It’s become a sad fact that many people being treated in health-care facilities end up catching a bad -- and potentially deadly -- bug in the very place where they’re supposed to get better.

A report on the increased incidence of clostridium difficile infections in hospitals and other health-care settings issued Tuesday by the CDC finds that “the incidence, deaths, and excess health-care costs resulting from CDIs in hospitalized patients are all at historic highs.” The estimated number of deaths attributed to infection with C. difficile rose from 3,000 deaths per year during 1999-2000 to 14,000 deaths per year during 2006-2007. The report attributes much of that increase to the emergence of a highly virulent, drug-resistant strain of C. difficile bacteria.

C. difficile bacteria, which can cause debilitating diarrhea and potentially lethal inflammation of the bowel, are spread through feces. Use of antibiotics fosters C. difficile infection by reducing the amount of “good” bacteria in the gut that can battle these bad bacteria.

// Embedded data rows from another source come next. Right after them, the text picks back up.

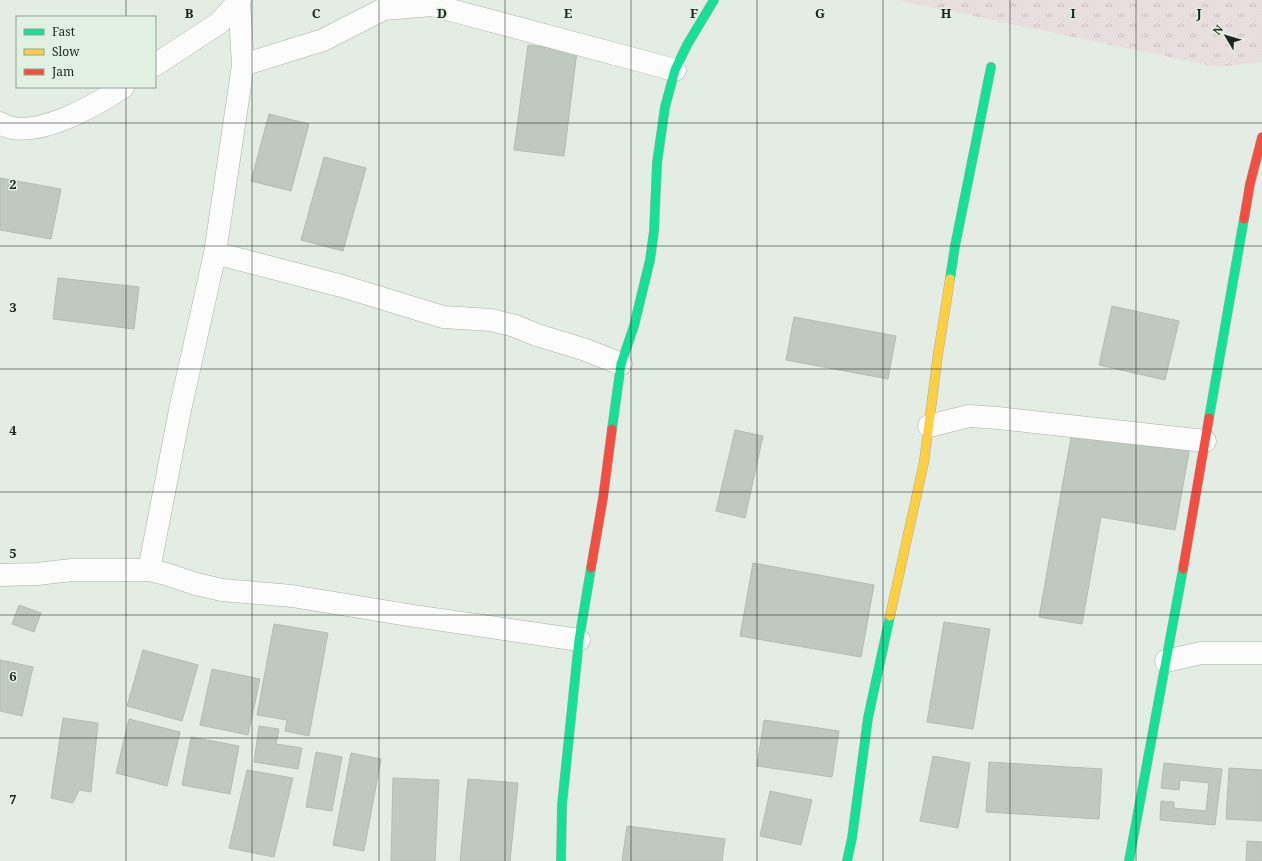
<svg xmlns="http://www.w3.org/2000/svg" width="1262" height="861" font-family="'Noto Serif',serif">
<defs>
<pattern id="grass-tufts" width="24" height="20" patternUnits="userSpaceOnUse"><rect width="24" height="20" fill="#e8dee0"/><path d="M3 7l-1-3M5 7V3M7 7l1-3M15 17l-1-3M17 17v-4M19 17l1-3" fill="none" stroke="#c7bec0"/></pattern>
</defs>
<rect width="100%" height="100%" fill="#e4ede4"/>
<path fill="url(#grass-tufts)" d="M897,0H1262V62L1217,67Z"/>
<path fill="#c0c9c0" stroke="#b4bbb4" d="M528,45L577,51L564,156L514,150Z
M269,114L309,124L291,191L251,181Z
M324,157L366,168L343,251L301,240Z
M0,178L61,189L51,239L0,230Z
M58,278L139,287L134,329L53,319Z
M1112,306L1179,321L1165,380L1099,365Z
M794,317L896,336L888,379L786,360Z
M1073,426L1190,447L1175,530L1101,517L1082,624L1039,617Z
M735,430L763,436L745,518L716,511Z
M753,563L874,585L861,657L740,636Z
M19,605L41,613L34,632L12,624Z
M944,622L990,629L973,729L927,722Z
M274,624L328,633L309,736L285,731L287,720L257,715Z
M143,650L198,665L182,721L127,706Z
M0,660L33,667L22,716L0,711Z
M212,669L260,679L248,735L200,725Z
M63,718L98,723L91,792L79,790L73,803L51,798Z
M129,719L180,732L167,786L116,773Z
M764,720L839,731L832,777L757,766Z
M259,726L279,729L276,744L302,748L298,769L254,762Z
M191,737L239,746L230,794L182,785Z
M316,752L342,757L332,811L306,807Z
M351,753L381,759L364,851L333,845Z
M933,756L970,763L958,828L920,821Z
M989,762L1102,769L1099,819L986,812Z
M1164,763L1222,769L1215,825L1160,820L1161,801L1174,802V808L1206,811L1209,783L1180,780L1179,790L1161,788Z
M1229,768L1262,770V821L1226,819Z
M247,770L293,778L274,857L229,848Z
M393,778L439,780L435,861H391Z
M468,779L518,783L510,861H460Z
M770,791L812,800L801,845L760,836Z
M627,826L725,839L722,861H622Z
M1247,841L1262,842V861H1246Z"/>
<g fill="none" stroke-linecap="round" stroke-linejoin="round">
<defs>
<path id="street" d="M155,65L219,23L240,0
M243,65L323,40L384,9L432,5L675,70
M0,123C32,143 96,105 123,87
M215,253L342,286L443,317L491,320L515,326L537,335L586,350L621,364
M929,426L969,416L998,418L1205,441
M149,570L180,410L215,253L243,65L239,2
M0,575L37,574L72,570H149L166,574L196,584L222,590L292,596L414,616L579,640
M1166,661L1201,653H1262"/>
<path id="fast" d="M950,279L955,246L991,67
M1209,418L1244,219
M612,429L621,364L634,326L650,260L654,231L657,163L665,107L675,70L687,45L714,0
M561,861L562,805L579,640L591,568
M847,861L852,838L868,718L890,616
M1129,861L1183,569"/>
<path id="slow" d="M890,616L924,462L938,354L950,279"/>
<path id="jam" d="M1244,219L1250,184L1262,137
M591,568L603,498L612,429
M1183,569L1209,418"/>
</defs>
<use href="#street" stroke="#a8aea8" stroke-width="23"/>
<use href="#fast" stroke="#a8aea8" stroke-width="10"/>
<use href="#slow" stroke="#a8aea8" stroke-width="10"/>
<use href="#jam" stroke="#a8aea8" stroke-width="10"/>
<use href="#street" stroke="#fbfcfb" stroke-width="22"/>
<use href="#fast" stroke="#16e098" stroke-width="9"/>
<use href="#slow" stroke="#ffcf43" stroke-width="9"/>
<use href="#jam" stroke="#f24e42" stroke-width="9"/>
</g>
<path fill="none" stroke="#1e241e" stroke-width="1" stroke-opacity="0.55" d="M126,0V17M252,0V861M379,0V861M505,0V861M631,0V861M757,0V861M883,0V861M1010,0V861M1136,0V861M126,87V861M0,123H1262M0,246H1262M0,369H1262M0,492H1262M0,615H1262M0,738H1262"/>
<g font-size="13" text-anchor="middle" font-weight="bold" fill="#1e241e" stroke="#e0f1e1" stroke-width="3" stroke-linejoin="round" paint-order="stroke">
<text x="189" y="18">B</text>
<text x="316" y="18">C</text>
<text x="442" y="18">D</text>
<text x="568" y="18">E</text>
<text x="694" y="18">F</text>
<text x="820" y="18">G</text>
<text x="946" y="18">H</text>
<text x="1073" y="18">I</text>
<text x="1199" y="18">J</text>
<text x="13" y="189">2</text>
<text x="13" y="312">3</text>
<text x="13" y="435">4</text>
<text x="13" y="558">5</text>
<text x="13" y="681">6</text>
<text x="13" y="804">7</text>
</g>
<rect x="16" y="16" width="140" height="72" fill="#e0f1e1" stroke="#929f93"/>
<rect x="24" y="29" width="20" height="6" fill="#16e098" stroke="#929f93"/>
<text x="52" y="36" font-size="12" fill="#1e241e">Fast</text>
<rect x="24" y="49" width="20" height="6" fill="#ffcf43" stroke="#929f93"/>
<text x="52" y="56" font-size="12" fill="#1e241e">Slow</text>
<rect x="24" y="69" width="20" height="6" fill="#f24e42" stroke="#929f93"/>
<text x="52" y="76" font-size="12" fill="#1e241e">Jam</text>
<g transform="translate(1226 36) rotate(308)" stroke="#e0f1e1" stroke-width="3" paint-order="stroke">
<path d="M0-3L7 15L0 10L-7 15Z" fill="#1e241e"/>
<text y="-6" font-size="11" font-weight="bold" text-anchor="middle" fill="#1e241e">N</text>
</g>
</svg>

While 44 percent of those infected were younger than 65, more than 90 percent of those who died from C. difficile infection were 65 or older. Only 25 percent of infections originated in hospitals.

The report emphasizes the need for health-care facilities in a given region to coordinate efforts to combat C. difficile, as infection often takes place in one facility -- a nursing home, for instance -- but manifests itself two or three days later, perhaps when the patient has moved to a hospital.

Measures to keep C. difficile infection in check include judicious use of antibiotics and efforts to prevent transmission of the bacteria that cause it. One of the best ways to do that is for health-care workers to be diligent about wearing gloves and changing them between patients; it’s believed that many cases of C. difficile infection occur when a health-care provider handles an infected patient and then moves on to work with an as-yet-uninfected patient.

Thorough cleaning of surfaces with an agent specifically designated as effective against C. difficile is also essential, the report says, as many strains are resistant to commonly used disinfectants.

On a bright note, the report found that health-care communities that had employed measures to limit C. difficile infection managed to reduce the incidence of such infections by 20 percent.